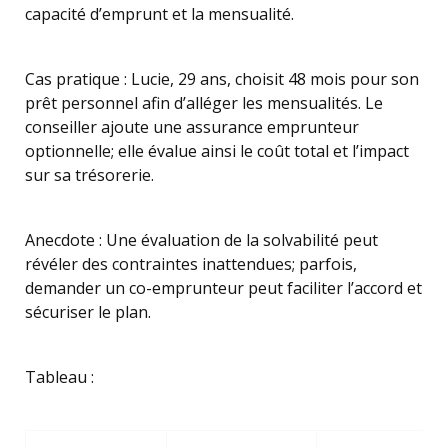
capacité d’emprunt et la mensualité.
Cas pratique : Lucie, 29 ans, choisit 48 mois pour son
prêt personnel afin d’alléger les mensualités. Le
conseiller ajoute une assurance emprunteur
optionnelle; elle évalue ainsi le coût total et l’impact
sur sa trésorerie.
Anecdote : Une évaluation de la solvabilité peut
révéler des contraintes inattendues; parfois,
demander un co-emprunteur peut faciliter l’accord et
sécuriser le plan.
Tableau :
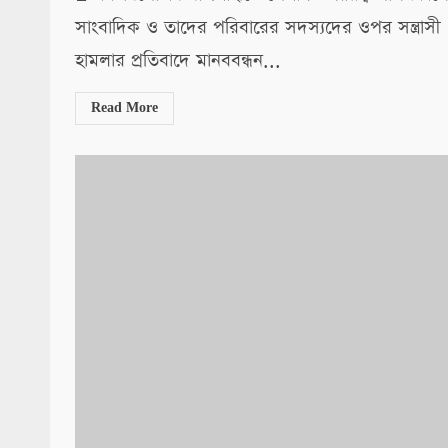
সাংবাদিক ও তাদের পরিবারের সদস্যদের ওপর সন্ত্রাসী
হামলার প্রতিবাদে মানববন্ধন...
Read More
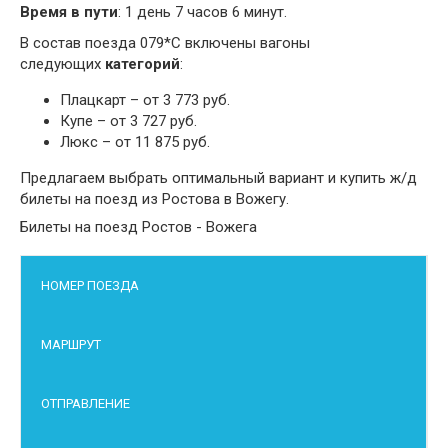
Время в пути
: 1 день 7 часов 6 минут.
В состав поезда 079*С включены вагоны
следующих
категорий
:
Плацкарт – от 3 773 руб.
Купе – от 3 727 руб.
Люкс – от 11 875 руб.
Предлагаем выбрать оптимальный вариант и купить ж/д
билеты на поезд из Ростова в Вожегу.
Билеты на поезд Ростов - Вожега
НОМЕР ПОЕЗДА
МАРШРУТ
ОТПРАВЛЕНИЕ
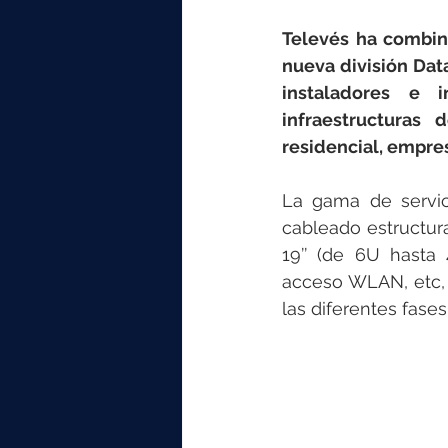
elektrotools-P059000
elekt
Televés ha combin
nueva división Dat
elektrotools-P065000
elekt
instaladores e 
infraestructuras
residencial, empresa
elektrotools-P045000
elekt
La gama de servic
cableado estructura
elektrotools-P099000
elekt
19’’ (de 6U hasta 
acceso WLAN, etc, 
las diferentes fases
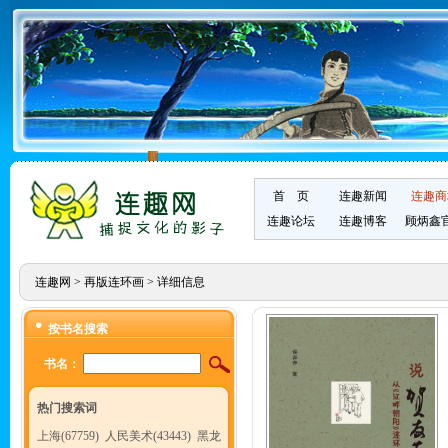
首 页
连趣新闻
连趣商
连趣论坛
连趣博客
顾炳鑫
连趣网
>
再版连环画
> 详细信息
按书名搜索
书名：
热门搜索词
上海(67759)
人民美术(43443)
黑龙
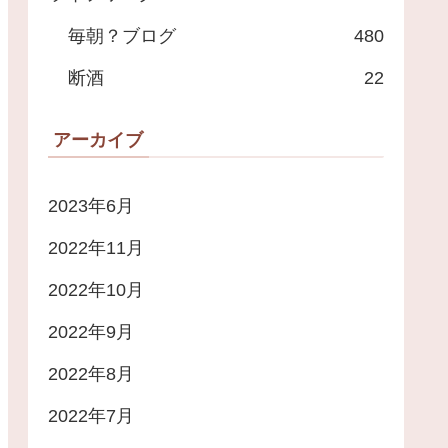
毎朝？ブログ
480
断酒
22
アーカイブ
2023年6月
2022年11月
2022年10月
2022年9月
2022年8月
2022年7月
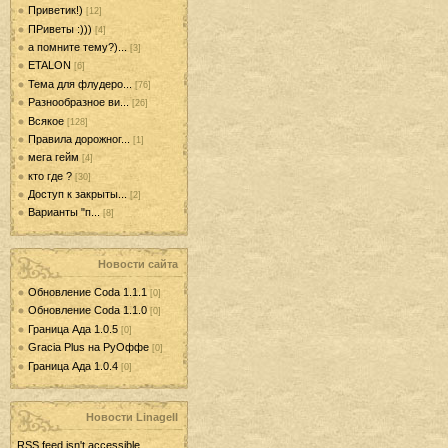
Приветик!)
[12]
ПРиветы :)))
[4]
а помните тему?)...
[3]
ETALON
[6]
Тема для флудеро...
[76]
Разнообразное ви...
[26]
Всякое
[128]
Правила дорожног...
[1]
мега гейм
[4]
кто где ?
[30]
Доступ к закрыты...
[2]
Варианты "п...
[8]
Новости сайта
Обновление Coda 1.1.1
[0]
Обновление Coda 1.1.0
[0]
Граница Ада 1.0.5
[0]
Gracia Plus на РуОффе
[0]
Граница Ада 1.0.4
[0]
Новости LinageII
RSS feed isn't accessible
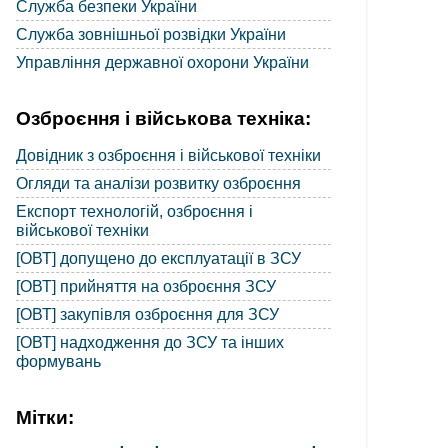
Служба безпеки України
Служба зовнішньої розвідки України
Управління державної охорони України
Озброєння і військова техніка:
Довідник з озброєння і військової техніки
Огляди та аналізи розвитку озброєння
Експорт технологій, озброєння і
військової техніки
[ОВТ] допущено до експлуатації в ЗСУ
[ОВТ] прийняття на озброєння ЗСУ
[ОВТ] закупівля озброєння для ЗСУ
[ОВТ] надходження до ЗСУ та інших
формувань
Мітки:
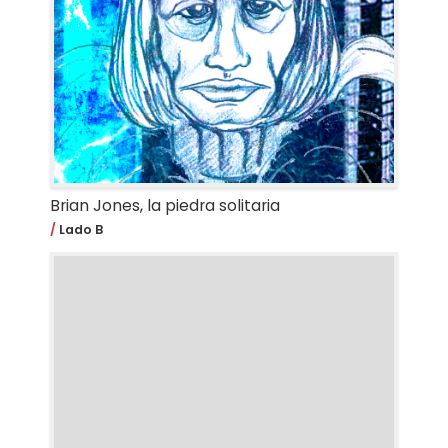
Brian Jones, la piedra solitaria
Lado B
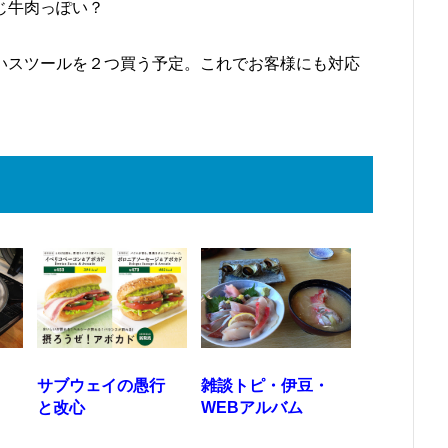
じ牛肉っぽい？
いスツールを２つ買う予定。これでお客様にも対応
、
サブウェイの愚行
雑談トピ・伊豆・
ス
と改心
WEBアルバム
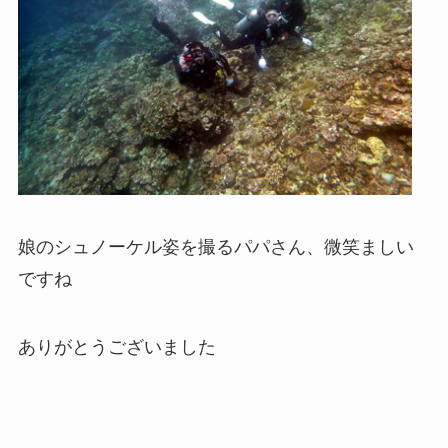
娘のシュノーケル姿を撮るパパさん、微笑ましい
ですね
ありがとうございました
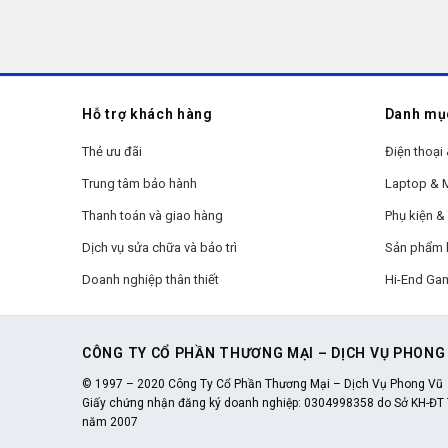
Hỗ trợ khách hàng
Danh mụ
Thẻ ưu đãi
Điện thoại 
Trung tâm bảo hành
Laptop &
Thanh toán và giao hàng
Phụ kiện & 
Dịch vụ sửa chữa và bảo trì
Sản phẩm 
Doanh nghiệp thân thiết
Hi-End Ga
CÔNG TY CỔ PHẦN THƯƠNG MẠI – DỊCH VỤ PHONG
© 1997 – 2020 Công Ty Cổ Phần Thương Mại – Dịch Vụ Phong Vũ
Giấy chứng nhận đăng ký doanh nghiệp: 0304998358 do Sở KH-ĐT 
năm 2007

#### Work item:
Pull out every line in the entries above that contains the string "Coda". Case counts, so only matches with the same capitalization qualify.

#### Task result:
Обновление Coda 1.1.1
Обновление Coda 1.1.0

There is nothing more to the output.